Work to complete = Copy out the degradation analysis documentation word for word, everything from "fit_from_df(df: DataFrame, x: str" down to "the degradation data.".

Fit a degradation analysis model.

Parameters
  • x (array like) – Times at which the degradation measurements were taken.

  • y (array like) – The degradation measurements.

  • i (array like) – The unit each measurement belongs to. Must have the same length as x and y.

  • threshold (float) – The degradation level at which a unit is defined to have failed.

  • path (str or PathModel, optional) – The degradation path model fitted to each unit: one of "linear" (default), "quadratic", "exponential", "offset-exponential", "power", "logarithmic", "lloyd-lipow", "gompertz", "michaelis-menten", a PathModel instance, or "best" to fit every registered model to all units and select the one with the smallest AICc (the per-candidate scores are exposed as path_selection on the returned model; candidates that cannot be fitted to every unit are excluded).

  • distribution (ParametricFitter, optional) – The lifetime distribution fitted to the pseudo failure times. Defaults to Weibull.

  • how (str, optional) – The method used to fit the lifetime distribution (passed to distribution.fit). Defaults to "MLE".

  • population_method (str, optional) – How the population path-parameter distribution (path_param_mean, path_param_cov, measurement_var) is estimated. "moments" (default) uses the two-stage noise-corrected sample moments; "reml" maximises the restricted marginal likelihood of the linear mixed model, which cannot go rank-deficient and is preferable with few units. REML is available for path models that are linear in their parameters (linear, quadratic, logarithmic, lloyd-lipow) and requires measurement noise (some unit with more measurements than path parameters).

Returns

The fitted degradation model, with the per-unit paths, pseudo failure times, and the fitted life model.

Return type

DegradationModel

fit_from_df(df: DataFrame, x: str = 'x', y: str = 'y', i: str = 'i', **fit_kwargs) DegradationModel

Fit a degradation analysis model from a DataFrame.

Parameters
  • df (DataFrame) – DataFrame with the degradation data.

  • x (str, optional) – Column of the measurement times. Defaults to "x".

  • y (str, optional) – Column of the degradation measurements. Defaults to "y".

  • i (str, optional) – Column of the unit identifiers. Defaults to "i".

  • **fit_kwargs – Remaining arguments (threshold, path, distribution, how) passed to fit().

Returns

The fitted degradation model.

Return type

DegradationModel

Degradation Model

class surpyval.degradation.degradation_analysis.DegradationModel(x, y, i, units, threshold, path_model, path_params, pseudo_failure_times, c, life_model, measurement_var, path_param_mean, path_param_cov, path_param_sample_cov, population_method, path_selection=None)

Recorded information =

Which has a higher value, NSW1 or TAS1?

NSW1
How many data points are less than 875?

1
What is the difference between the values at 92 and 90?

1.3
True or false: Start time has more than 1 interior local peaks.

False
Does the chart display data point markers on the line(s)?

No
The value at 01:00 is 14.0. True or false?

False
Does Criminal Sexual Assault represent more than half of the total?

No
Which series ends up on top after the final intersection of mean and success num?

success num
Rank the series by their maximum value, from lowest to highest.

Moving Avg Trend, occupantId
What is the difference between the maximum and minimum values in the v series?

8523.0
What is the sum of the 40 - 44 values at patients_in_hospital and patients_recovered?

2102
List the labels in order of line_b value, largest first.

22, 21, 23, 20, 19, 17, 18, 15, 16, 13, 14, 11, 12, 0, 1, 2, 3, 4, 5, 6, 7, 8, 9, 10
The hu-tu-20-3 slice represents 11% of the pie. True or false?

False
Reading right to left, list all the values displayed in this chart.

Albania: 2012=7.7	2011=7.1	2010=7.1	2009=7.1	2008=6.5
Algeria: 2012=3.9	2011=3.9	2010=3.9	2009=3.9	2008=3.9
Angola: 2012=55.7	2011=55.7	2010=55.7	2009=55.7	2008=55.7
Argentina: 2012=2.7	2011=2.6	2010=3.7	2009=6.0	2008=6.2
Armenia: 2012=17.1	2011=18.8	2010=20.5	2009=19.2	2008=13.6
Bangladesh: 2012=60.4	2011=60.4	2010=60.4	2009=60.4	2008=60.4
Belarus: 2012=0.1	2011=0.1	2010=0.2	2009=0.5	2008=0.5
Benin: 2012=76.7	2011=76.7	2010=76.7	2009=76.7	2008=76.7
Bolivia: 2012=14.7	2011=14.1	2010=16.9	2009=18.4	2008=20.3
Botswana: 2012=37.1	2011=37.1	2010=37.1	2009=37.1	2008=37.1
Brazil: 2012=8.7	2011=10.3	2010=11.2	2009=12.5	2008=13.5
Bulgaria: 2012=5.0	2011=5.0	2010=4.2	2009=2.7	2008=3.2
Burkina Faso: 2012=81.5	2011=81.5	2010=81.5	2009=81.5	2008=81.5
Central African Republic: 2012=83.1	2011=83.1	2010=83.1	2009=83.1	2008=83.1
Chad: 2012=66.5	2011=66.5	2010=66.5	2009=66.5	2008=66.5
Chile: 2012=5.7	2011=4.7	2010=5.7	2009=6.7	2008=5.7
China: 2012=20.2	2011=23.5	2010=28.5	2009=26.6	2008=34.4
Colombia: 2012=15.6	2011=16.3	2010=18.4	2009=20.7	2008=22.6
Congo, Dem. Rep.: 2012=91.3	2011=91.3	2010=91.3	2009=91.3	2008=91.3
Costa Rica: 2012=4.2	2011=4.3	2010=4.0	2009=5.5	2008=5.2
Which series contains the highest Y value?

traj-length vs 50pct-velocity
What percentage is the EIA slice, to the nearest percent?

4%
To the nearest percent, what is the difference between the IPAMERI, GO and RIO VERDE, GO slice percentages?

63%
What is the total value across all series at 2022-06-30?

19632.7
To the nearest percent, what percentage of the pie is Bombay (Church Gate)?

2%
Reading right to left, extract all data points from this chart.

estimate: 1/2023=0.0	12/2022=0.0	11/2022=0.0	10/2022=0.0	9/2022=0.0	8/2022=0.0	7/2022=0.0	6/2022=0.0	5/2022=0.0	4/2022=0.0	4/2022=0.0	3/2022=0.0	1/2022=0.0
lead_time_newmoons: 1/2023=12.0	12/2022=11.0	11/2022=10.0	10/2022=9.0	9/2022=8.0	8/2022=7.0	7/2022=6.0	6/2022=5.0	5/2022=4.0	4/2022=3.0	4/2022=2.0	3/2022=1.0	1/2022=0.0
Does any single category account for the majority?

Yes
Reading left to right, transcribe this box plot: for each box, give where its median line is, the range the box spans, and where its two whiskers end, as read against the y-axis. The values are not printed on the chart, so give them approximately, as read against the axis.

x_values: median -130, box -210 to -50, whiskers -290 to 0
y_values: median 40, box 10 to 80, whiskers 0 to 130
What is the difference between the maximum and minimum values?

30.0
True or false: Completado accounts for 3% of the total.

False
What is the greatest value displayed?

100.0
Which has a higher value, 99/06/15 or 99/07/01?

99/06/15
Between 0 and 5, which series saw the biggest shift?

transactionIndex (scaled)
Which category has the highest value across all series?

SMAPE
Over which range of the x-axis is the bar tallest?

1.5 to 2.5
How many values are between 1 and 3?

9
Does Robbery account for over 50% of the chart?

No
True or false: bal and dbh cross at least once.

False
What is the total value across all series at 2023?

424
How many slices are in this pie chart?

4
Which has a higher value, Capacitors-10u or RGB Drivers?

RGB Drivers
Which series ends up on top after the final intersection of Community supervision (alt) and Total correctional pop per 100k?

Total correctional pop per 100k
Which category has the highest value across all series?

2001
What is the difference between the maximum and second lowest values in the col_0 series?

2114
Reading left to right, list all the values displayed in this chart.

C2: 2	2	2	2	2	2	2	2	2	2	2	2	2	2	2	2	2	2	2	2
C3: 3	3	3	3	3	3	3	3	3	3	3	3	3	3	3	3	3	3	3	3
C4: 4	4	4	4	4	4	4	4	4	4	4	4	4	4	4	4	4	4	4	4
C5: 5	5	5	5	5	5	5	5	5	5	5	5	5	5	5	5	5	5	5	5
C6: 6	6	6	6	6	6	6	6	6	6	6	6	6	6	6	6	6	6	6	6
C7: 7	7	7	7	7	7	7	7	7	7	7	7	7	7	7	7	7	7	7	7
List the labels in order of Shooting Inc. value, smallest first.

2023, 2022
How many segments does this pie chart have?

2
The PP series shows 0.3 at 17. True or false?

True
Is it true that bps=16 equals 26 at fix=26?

Task answer =
fit_from_df(df: DataFrame, x: str = 'x', y: str = 'y', i: str = 'i', **fit_kwargs) DegradationModel

Fit a degradation analysis model from a DataFrame.

Parameters
  • df (DataFrame) – DataFrame with the degradation data.